Так кричал петух или нет? Я плохо различал русло ручья, без конца виляющего, то исчезающего из виду, то уходящего под землю. Теперь мой путь лежал под густолиственными деревьями, которым ветер тоже задал трепку, тряся их почем зря, порой за их ветками бегущее облачко обнажало кусок чистого неба – он был шафранного цвета. Мне было плохо: я дрожал не столько от холода, сколько от тоски и омерзения. Начал накрапывать дождь, ветер сносил капли в сторону стены деревьев… Вдруг в центре узкой долины, обсаженной лесом, показалась длинная белая стена. Мертвенно-бледная полоса в безлюдной лощине – странное зрелище, ничего не скажешь. Я невольно замедлил шаг, дождь прекратился, небо еще озарялось вспышками, но ветер не унимался: проходя по опушке, я слышал его свист.
В тот момент, когда я достиг стены, из-за туч как раз выглянула луна и с необыкновенной ясностью осветила то, что находилось по ту ее сторону: кресты, памятные камни, колонны с ангелами. Я толкнул решетку калитки и прочел надпись, сделанную металлическими буквами на фронтоне ворот:
AMICIS NOSTRIS CANIBUS GRATIAS [2]
Это было собачье кладбище! От неожиданности я чуть было не рассмеялся, но вся моя жизнь в этот момент показалась мне такой нелепой, что я опустил голову, осерчав на самого себя за то, что отправился в непогоду – и куда? В зловещее место, где были собраны шавки всех местных собачников.

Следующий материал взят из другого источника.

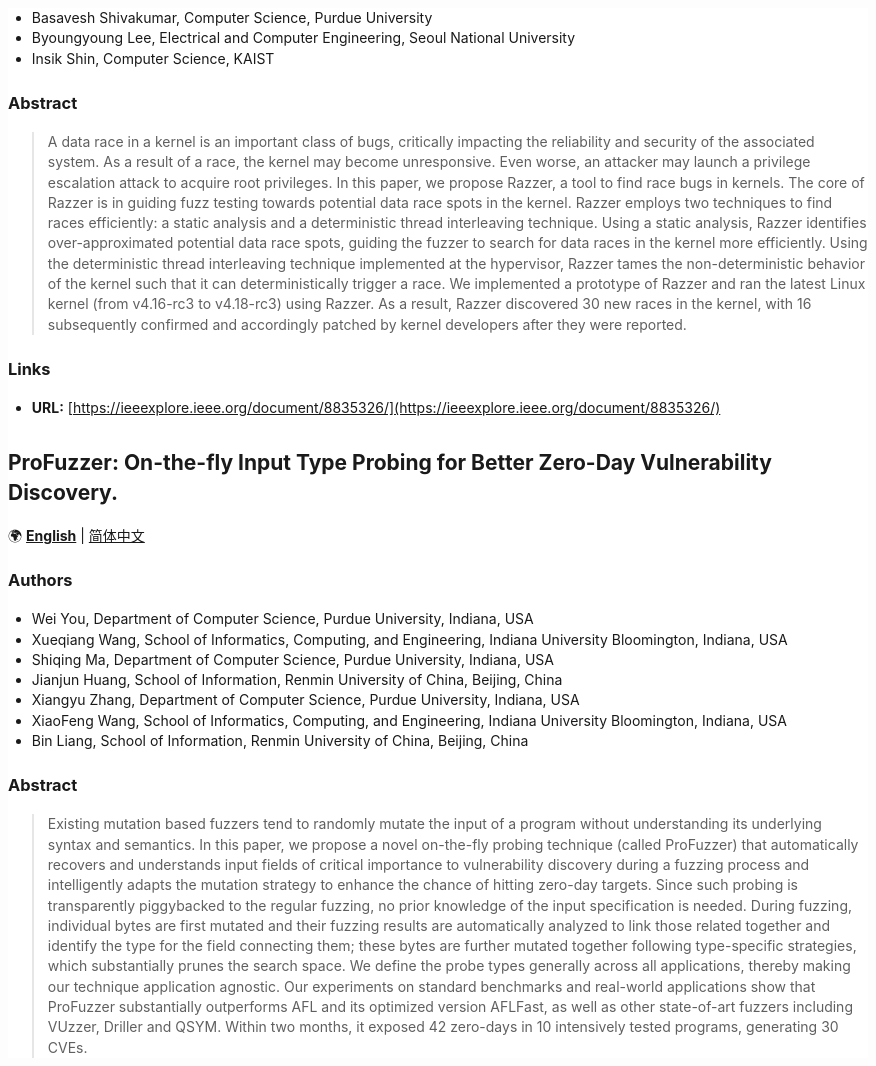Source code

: * Basavesh Shivakumar, Computer Science, Purdue University
* Byoungyoung Lee, Electrical and Computer Engineering, Seoul National University
* Insik Shin, Computer Science, KAIST
### Abstract
> A data race in a kernel is an important class of bugs, critically impacting the reliability and security of the associated system. As a result of a race, the kernel may become unresponsive. Even worse, an attacker may launch a privilege escalation attack to acquire root privileges. In this paper, we propose Razzer, a tool to find race bugs in kernels. The core of Razzer is in guiding fuzz testing towards potential data race spots in the kernel. Razzer employs two techniques to find races efficiently: a static analysis and a deterministic thread interleaving technique. Using a static analysis, Razzer identifies over-approximated potential data race spots, guiding the fuzzer to search for data races in the kernel more efficiently. Using the deterministic thread interleaving technique implemented at the hypervisor, Razzer tames the non-deterministic behavior of the kernel such that it can deterministically trigger a race. We implemented a prototype of Razzer and ran the latest Linux kernel (from v4.16-rc3 to v4.18-rc3) using Razzer. As a result, Razzer discovered 30 new races in the kernel, with 16 subsequently confirmed and accordingly patched by kernel developers after they were reported.

### Links
- **URL:** [https://ieeexplore.ieee.org/document/8835326/](https://ieeexplore.ieee.org/document/8835326/)
## ProFuzzer: On-the-fly Input Type Probing for Better Zero-Day Vulnerability Discovery.
🌍 **[English](../../../docs/en/IEEE%20Symposium%20on%20Security%20and%20Privacy/IEEE%20Symposium%20on%20Security%20and%20Privacy[2019].md#profuzzer-on-the-fly-input-type-probing-for-better-zero-day-vulnerability-discovery)** | [简体中文](../../../docs/zh-CN/IEEE%20Symposium%20on%20Security%20and%20Privacy/IEEE%20Symposium%20on%20Security%20and%20Privacy[2019].md#profuzzer-on-the-fly-input-type-probing-for-better-zero-day-vulnerability-discovery)
### Authors
* Wei You, Department of Computer Science, Purdue University, Indiana, USA
* Xueqiang Wang, School of Informatics, Computing, and Engineering, Indiana University Bloomington, Indiana, USA
* Shiqing Ma, Department of Computer Science, Purdue University, Indiana, USA
* Jianjun Huang, School of Information, Renmin University of China, Beijing, China
* Xiangyu Zhang, Department of Computer Science, Purdue University, Indiana, USA
* XiaoFeng Wang, School of Informatics, Computing, and Engineering, Indiana University Bloomington, Indiana, USA
* Bin Liang, School of Information, Renmin University of China, Beijing, China
### Abstract
> Existing mutation based fuzzers tend to randomly mutate the input of a program without understanding its underlying syntax and semantics. In this paper, we propose a novel on-the-fly probing technique (called ProFuzzer) that automatically recovers and understands input fields of critical importance to vulnerability discovery during a fuzzing process and intelligently adapts the mutation strategy to enhance the chance of hitting zero-day targets. Since such probing is transparently piggybacked to the regular fuzzing, no prior knowledge of the input specification is needed. During fuzzing, individual bytes are first mutated and their fuzzing results are automatically analyzed to link those related together and identify the type for the field connecting them; these bytes are further mutated together following type-specific strategies, which substantially prunes the search space. We define the probe types generally across all applications, thereby making our technique application agnostic. Our experiments on standard benchmarks and real-world applications show that ProFuzzer substantially outperforms AFL and its optimized version AFLFast, as well as other state-of-art fuzzers including VUzzer, Driller and QSYM. Within two months, it exposed 42 zero-days in 10 intensively tested programs, generating 30 CVEs.
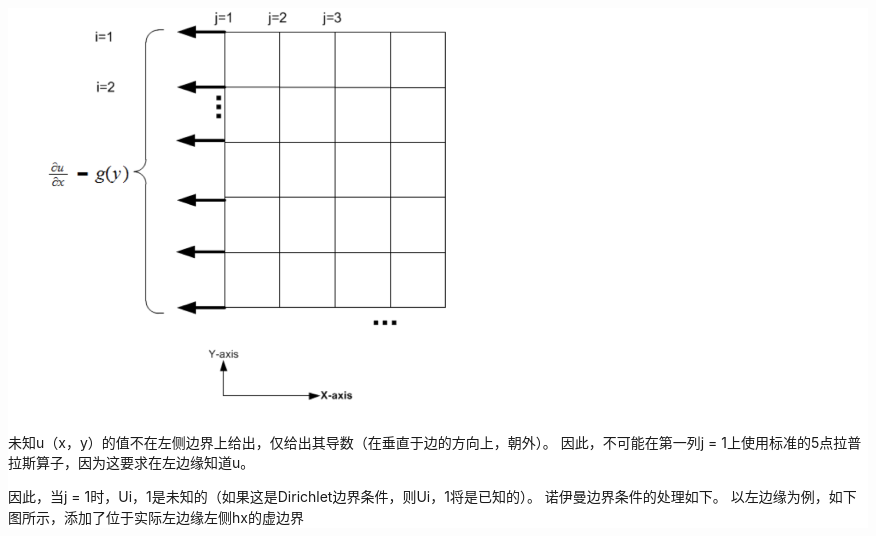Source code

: <img src="Background oriented schlieren in a density stratified fluid-translation.assets/image-20200410164956982.png" alt="image-20200410164956982" style="zoom:50%;" />



未知u（x，y）的值不在左侧边界上给出，仅给出其导数（在垂直于边的方向上，朝外）。 因此，不可能在第一列j = 1上使用标准的5点拉普拉斯算子，因为这要求在左边缘知道u。

因此，当j = 1时，Ui，1是未知的（如果这是Dirichlet边界条件，则Ui，1将是已知的）。
诺伊曼边界条件的处理如下。 以左边缘为例，如下图所示，添加了位于实际左边缘左侧hx的虚边界
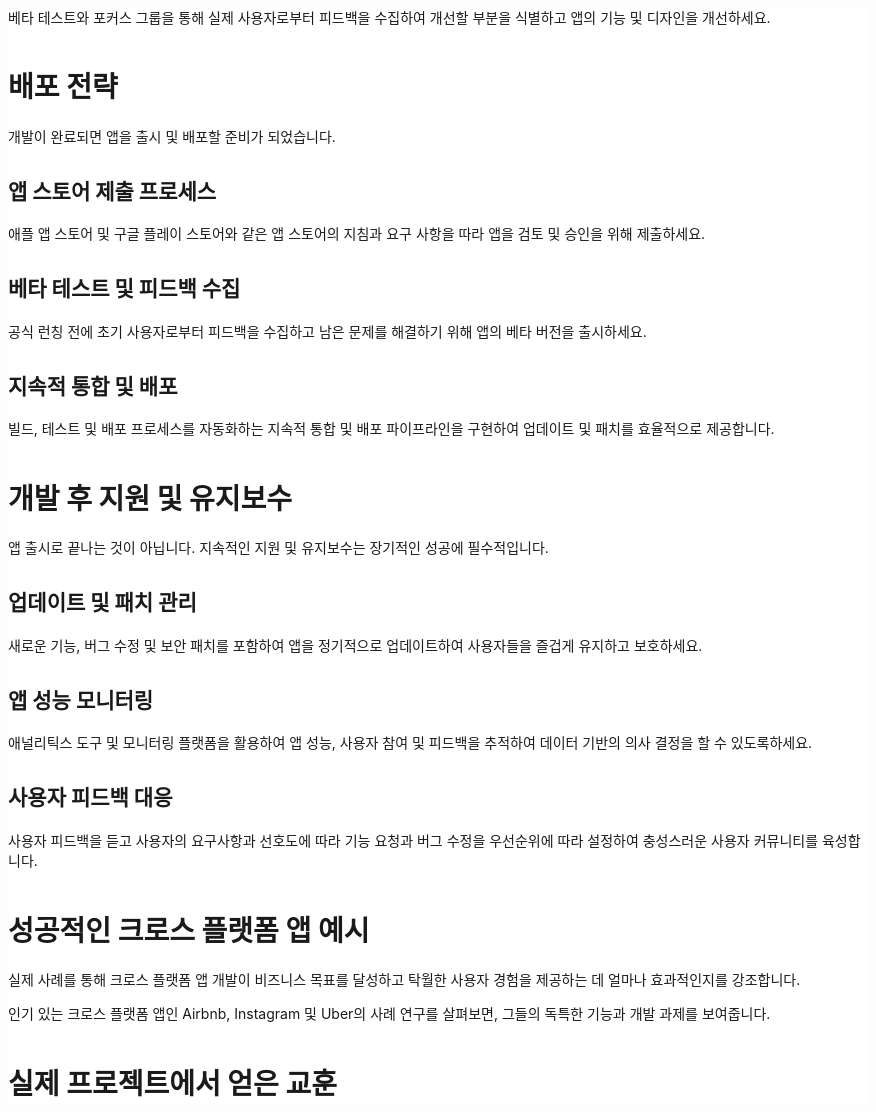 베타 테스트와 포커스 그룹을 통해 실제 사용자로부터 피드백을 수집하여 개선할 부분을 식별하고 앱의 기능 및 디자인을 개선하세요.

# 배포 전략

개발이 완료되면 앱을 출시 및 배포할 준비가 되었습니다.

<div class="content-ad"></div>

## 앱 스토어 제출 프로세스

애플 앱 스토어 및 구글 플레이 스토어와 같은 앱 스토어의 지침과 요구 사항을 따라 앱을 검토 및 승인을 위해 제출하세요.

## 베타 테스트 및 피드백 수집

공식 런칭 전에 초기 사용자로부터 피드백을 수집하고 남은 문제를 해결하기 위해 앱의 베타 버전을 출시하세요.

<div class="content-ad"></div>

## 지속적 통합 및 배포

빌드, 테스트 및 배포 프로세스를 자동화하는 지속적 통합 및 배포 파이프라인을 구현하여 업데이트 및 패치를 효율적으로 제공합니다.

# 개발 후 지원 및 유지보수

앱 출시로 끝나는 것이 아닙니다. 지속적인 지원 및 유지보수는 장기적인 성공에 필수적입니다.

<div class="content-ad"></div>

## 업데이트 및 패치 관리

새로운 기능, 버그 수정 및 보안 패치를 포함하여 앱을 정기적으로 업데이트하여 사용자들을 즐겁게 유지하고 보호하세요.

## 앱 성능 모니터링

애널리틱스 도구 및 모니터링 플랫폼을 활용하여 앱 성능, 사용자 참여 및 피드백을 추적하여 데이터 기반의 의사 결정을 할 수 있도록하세요.

<div class="content-ad"></div>

## 사용자 피드백 대응

사용자 피드백을 듣고 사용자의 요구사항과 선호도에 따라 기능 요청과 버그 수정을 우선순위에 따라 설정하여 충성스러운 사용자 커뮤니티를 육성합니다.

# 성공적인 크로스 플랫폼 앱 예시

실제 사례를 통해 크로스 플랫폼 앱 개발이 비즈니스 목표를 달성하고 탁월한 사용자 경험을 제공하는 데 얼마나 효과적인지를 강조합니다.

<div class="content-ad"></div>

인기 있는 크로스 플랫폼 앱인 Airbnb, Instagram 및 Uber의 사례 연구를 살펴보면, 그들의 독특한 기능과 개발 과제를 보여줍니다.

# 실제 프로젝트에서 얻은 교훈

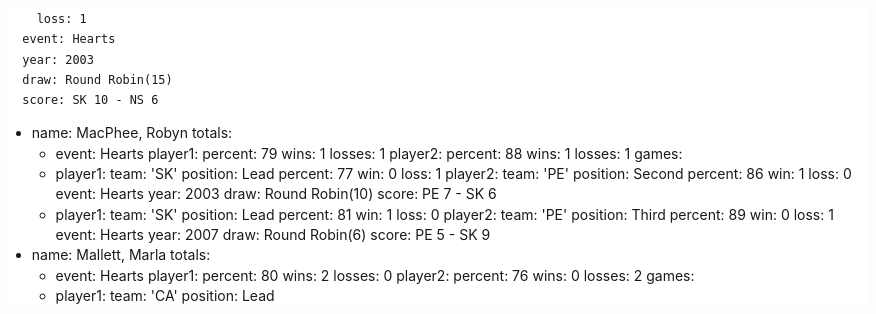         loss: 1
      event: Hearts
      year: 2003
      draw: Round Robin(15)
      score: SK 10 - NS 6
 - name: MacPhee, Robyn
   totals:
    - event: Hearts
      player1:
        percent: 79
        wins: 1
        losses: 1
      player2:
        percent: 88
        wins: 1
        losses: 1
   games:
    - player1:
        team: 'SK'
        position: Lead
        percent: 77
        win: 0
        loss: 1
      player2:
        team: 'PE'
        position: Second
        percent: 86
        win: 1
        loss: 0
      event: Hearts
      year: 2003
      draw: Round Robin(10)
      score: PE 7 - SK 6
    - player1:
        team: 'SK'
        position: Lead
        percent: 81
        win: 1
        loss: 0
      player2:
        team: 'PE'
        position: Third
        percent: 89
        win: 0
        loss: 1
      event: Hearts
      year: 2007
      draw: Round Robin(6)
      score: PE 5 - SK 9
 - name: Mallett, Marla
   totals:
    - event: Hearts
      player1:
        percent: 80
        wins: 2
        losses: 0
      player2:
        percent: 76
        wins: 0
        losses: 2
   games:
    - player1:
        team: 'CA'
        position: Lead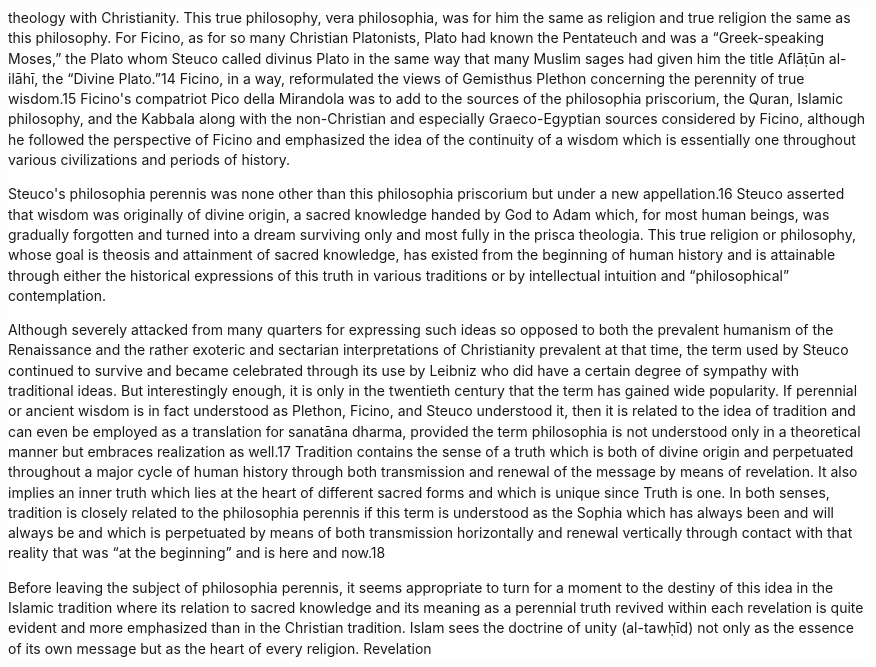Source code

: theology with Christianity. This true philosophy, vera philosophia, was
for him the same as religion and true religion the same as this
philosophy. For Ficino, as for so many Christian Platonists, Plato had
known the Pentateuch and was a “Greek-speaking Moses,” the Plato whom
Steuco called divinus Plato in the same way that many Muslim sages had
given him the title Aflāṭūn al-ilāhī, the “Divine Plato.”14 Ficino, in a
way, reformulated the views of Gemisthus Plethon concerning the
perennity of true wisdom.15 Ficino's compatriot Pico della Mirandola was
to add to the sources of the philosophia priscorium, the Quran, Islamic
philosophy, and the Kabbala along with the non-Christian and especially
Graeco-Egyptian sources considered by Ficino, although he followed the
perspective of Ficino and emphasized the idea of the continuity of a
wisdom which is essentially one throughout various civilizations and
periods of history.

Steuco's philosophia perennis was none other than this philosophia
priscorium but under a new appellation.16 Steuco asserted that wisdom
was originally of divine origin, a sacred knowledge handed by God to
Adam which, for most human beings, was gradually forgotten and turned
into a dream surviving only and most fully in the prisca theologia. This
true religion or philosophy, whose goal is theosis and attainment of
sacred knowledge, has existed from the beginning of human history and is
attainable through either the historical expressions of this truth in
various traditions or by intellectual intuition and “philosophical”
contemplation.

Although severely attacked from many quarters for expressing such ideas
so opposed to both the prevalent humanism of the Renaissance and the
rather exoteric and sectarian interpretations of Christianity prevalent
at that time, the term used by Steuco continued to survive and became
celebrated through its use by Leibniz who did have a certain degree of
sympathy with traditional ideas. But interestingly enough, it is only in
the twentieth century that the term has gained wide popularity. If
perennial or ancient wisdom is in fact understood as Plethon, Ficino,
and Steuco understood it, then it is related to the idea of tradition
and can even be employed as a translation for sanatāna dharma, provided
the term philosophia is not understood only in a theoretical manner but
embraces realization as well.17 Tradition contains the sense of a truth
which is both of divine origin and perpetuated throughout a major cycle
of human history through both transmission and renewal of the message by
means of revelation. It also implies an inner truth which lies at the
heart of different sacred forms and which is unique since Truth is one.
In both senses, tradition is closely related to the philosophia perennis
if this term is understood as the Sophia which has always been and will
always be and which is perpetuated by means of both transmission
horizontally and renewal vertically through contact with that reality
that was “at the beginning” and is here and now.18

Before leaving the subject of philosophia perennis, it seems appropriate
to turn for a moment to the destiny of this idea in the Islamic
tradition where its relation to sacred knowledge and its meaning as a
perennial truth revived within each revelation is quite evident and more
emphasized than in the Christian tradition. Islam sees the doctrine of
unity (al-tawḥīd) not only as the essence of its own message but as the
heart of every religion. Revelation
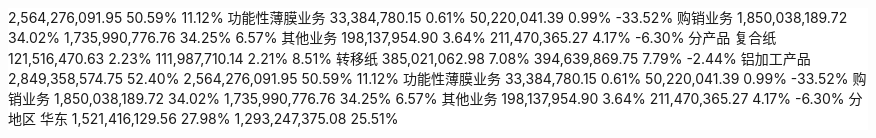 2,564,276,091.95
50.59%
11.12%
功能性薄膜业务
33,384,780.15
0.61%
50,220,041.39
0.99%
-33.52%
购销业务
1,850,038,189.72
34.02%
1,735,990,776.76
34.25%
6.57%
其他业务
198,137,954.90
3.64%
211,470,365.27
4.17%
-6.30%
分产品
复合纸
121,516,470.63
2.23%
111,987,710.14
2.21%
8.51%
转移纸
385,021,062.98
7.08%
394,639,869.75
7.79%
-2.44%
铝加工产品
2,849,358,574.75
52.40%
2,564,276,091.95
50.59%
11.12%
功能性薄膜业务
33,384,780.15
0.61%
50,220,041.39
0.99%
-33.52%
购销业务
1,850,038,189.72
34.02%
1,735,990,776.76
34.25%
6.57%
其他业务
198,137,954.90
3.64%
211,470,365.27
4.17%
-6.30%
分地区
华东
1,521,416,129.56
27.98%
1,293,247,375.08
25.51%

Только я собрался повернуть назад, как дождь припустил с новой силой. При входе на кладбище имелся какой-то домик, куда я и бросился, скрипя подошвами по гравию. Домик оказался небольшим храмом с колоннами, плиточным полом, в глубине его посверкивали ручки садовых инструментов и леек. В первых проблесках зари, окинув взором простирающееся передо мной пространство, я увидел заливаемые водой с небес мраморные и железные кресты, мавзолеи, часовни, статуи, гениев. Они манили меня. Вскоре на горизонте обозначилась розовая полоса, и шумные дождевые струи, не дававшие мне шагу ступить из моего убежища, окрасились в нежные тона. Было шесть утра, занимался новый день. Еще четверть часа – и ветер угомонился. Вслед за ним унялся и дождь. Некоторое время я еще испуганно ждал чего-то, заслушавшись пения дрозда, приветствующего зорю мелодичной сольной арией.
Одиночество – то ли дрозда, то ли мое собственное, кладбище собак в первых лучах солнца посреди залитой дождем долины – все было необычно. «Красота места настраивает прохожего на задумчивый лад, ему и невдомек, кто почиет за стеной», – подумалось мне. Солнце развеяло мои ночные страхи, и я уже почти невозмутимо взирал на ряды могил и полчища надгробий. Я стал не спеша обходить их и читать эпитафии, к слову сказать, часто исполненные готическим шрифтом: в них восхвалялись добронравие, бесстрашие и верность усопших. Если б не надпись на фронтоне ворот, как бы можно было обмануться! Немецкий язык придавал этим текстам, выгравированным на мраморе или меди, некую особую величественность. Латынь же добавляла мелодичности. Мне приходилось делать усилие, чтобы не забывать: речь идет об останках животных, а не о доблестных горожанах или полных гражданских добродетелей судьях. На иных надгробиях была помещена фотография усопшего – в медальоне под стеклом или покрытая эмалью. Колли, доги, охотничьи псы со сверкающими пастями с серьезной нежностью взирали на меня.